Prothrombin gene mutation shortens renal graft survival

מתוך medicontext.co.il

WESTPORT, CT (Reuters Health) – The G20210A mutation in the prothrombin gene increases the risk of renal graft failure, according to a report in the November issue of the American Journal of Kidney Diseases.

The G20210A mutation in the prothrombin gene leads to significantly increased levels of circulating prothrombin and, consequently, a state of hypercoagulability, the authors explain. How this might affect renal transplantation outcomes had not been clear.

Dr. Michael Fischereder from Klinikum der Universitהt Regensburg in Germany compared renal graft survival in 270 consecutive renal transplant recipients, nine (3.7%) of whom proved to be heterozygous for the G20210A nucleotide substitution.

Patients with G20210A had median transplant survival less than half that of wild-type patients (65.9 months versus 149 months, p = 0.02), the authors report.

Among the five transplant failures in the G20210A group, three resulted from thrombotic events, the report indicates.

The heterozygous G20210A state was independently associated with a 2.95-fold increased risk for reduced transplant survival, the researchers note. Among first-time transplant recipients, the risk was increased even more, to 3.48-fold.

Other recognized risk factors did not differ between the two groups, the results indicate.

"Therefore," the authors conclude, "the G20210A mutation of the prothrombin gene should be considered an important risk factor for graft loss."

"Thrombophilia is a risk factor for allograft failure," Dr. Fischereder told Reuters Health. Thromboembolic complications should be thoroughly investigated when a patient history is taken, he added.

"Considering these data and the impact of thrombophilia on morbidity and graft survival in transplant recipients," the investigators write, "we believe prospective trials on the effect of therapeutic anticoagulation after renal transplantation are warranted."

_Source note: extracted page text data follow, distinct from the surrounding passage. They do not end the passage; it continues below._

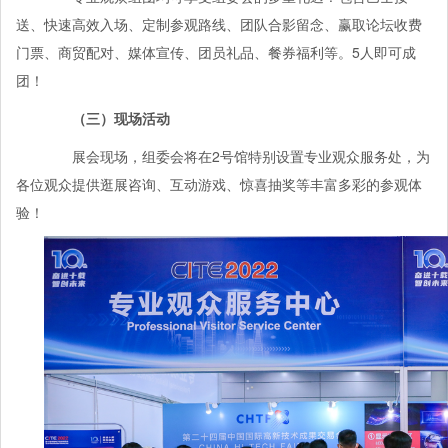
送、快速高效入场、定制参观路线、团队合影留念、赢取论坛收费
门票、商贸配对、媒体宣传、团员礼品、餐券福利等。5人即可成
团！
（三）现场活动
展会现场，组委会将在2号馆特别设置专业观众服务处，为
各位观众提供逛展咨询、互动游戏、惊喜抽奖等丰富多彩的参观体
验！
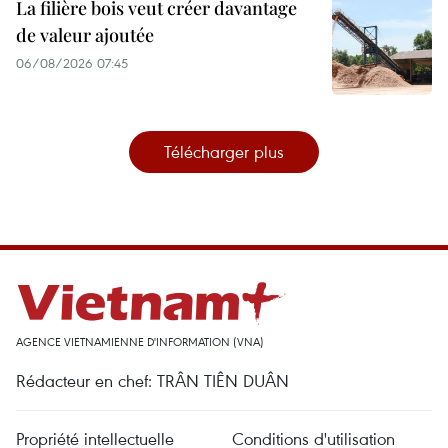
La filière bois veut créer davantage
de valeur ajoutée
06/08/2026 07:45
Télécharger plus
AGENCE VIETNAMIENNE D'INFORMATION (VNA)
Rédacteur en chef: TRÂN TIÊN DUÂN
Propriété intellectuelle
Conditions d'utilisation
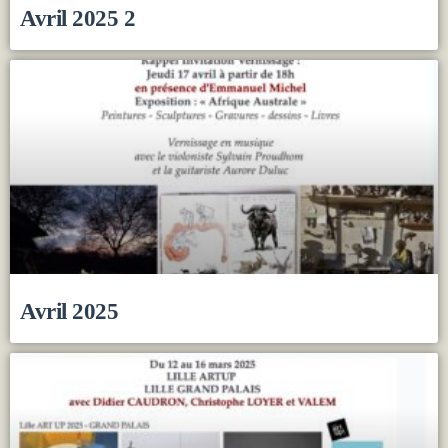
Avril 2025 2
Avril 2025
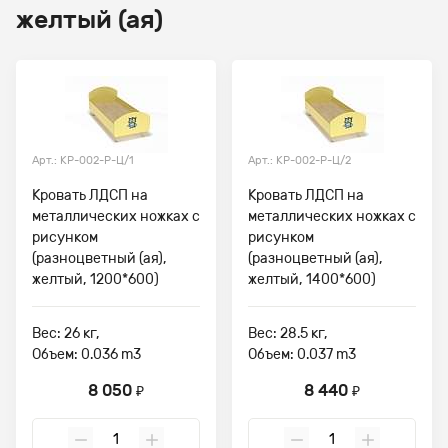
желтый (ая)
Арт.: КР-002-Р-Ц/1
Арт.: КР-002-Р-Ц/2
Кровать ЛДСП на
Кровать ЛДСП на
металлических ножках с
металлических ножках с
рисунком
рисунком
(разноцветный (ая),
(разноцветный (ая),
желтый, 1200*600)
желтый, 1400*600)
Вес: 26 кг,
Вес: 28.5 кг,
Объем: 0.036 m3
Объем: 0.037 m3
8 050
8 440
₽
₽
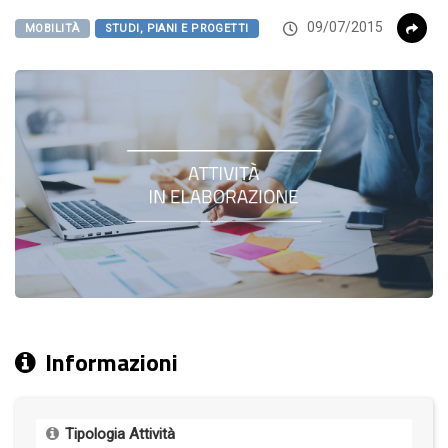
09/07/2015
MOBILITÀ
STUDI, PIANI E PROGETTI
Informazioni
Tipologia Attività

"I would not favor unconditional therapeutic anticoagulation in the presence of thrombophilia without previous events," Dr. Fischereder said, "but…some colleagues have adopted this practice."

"The identification of genetic determinants for the susceptibility to disease offers us the opportunity not only to tailor therapy to the individual need, but also to define mechanisms of pathogenesis and identify new therapeutic options," Dr. Barbara Murphy, from Mount Sinai School of Medicine in New York, comments in a related commentary.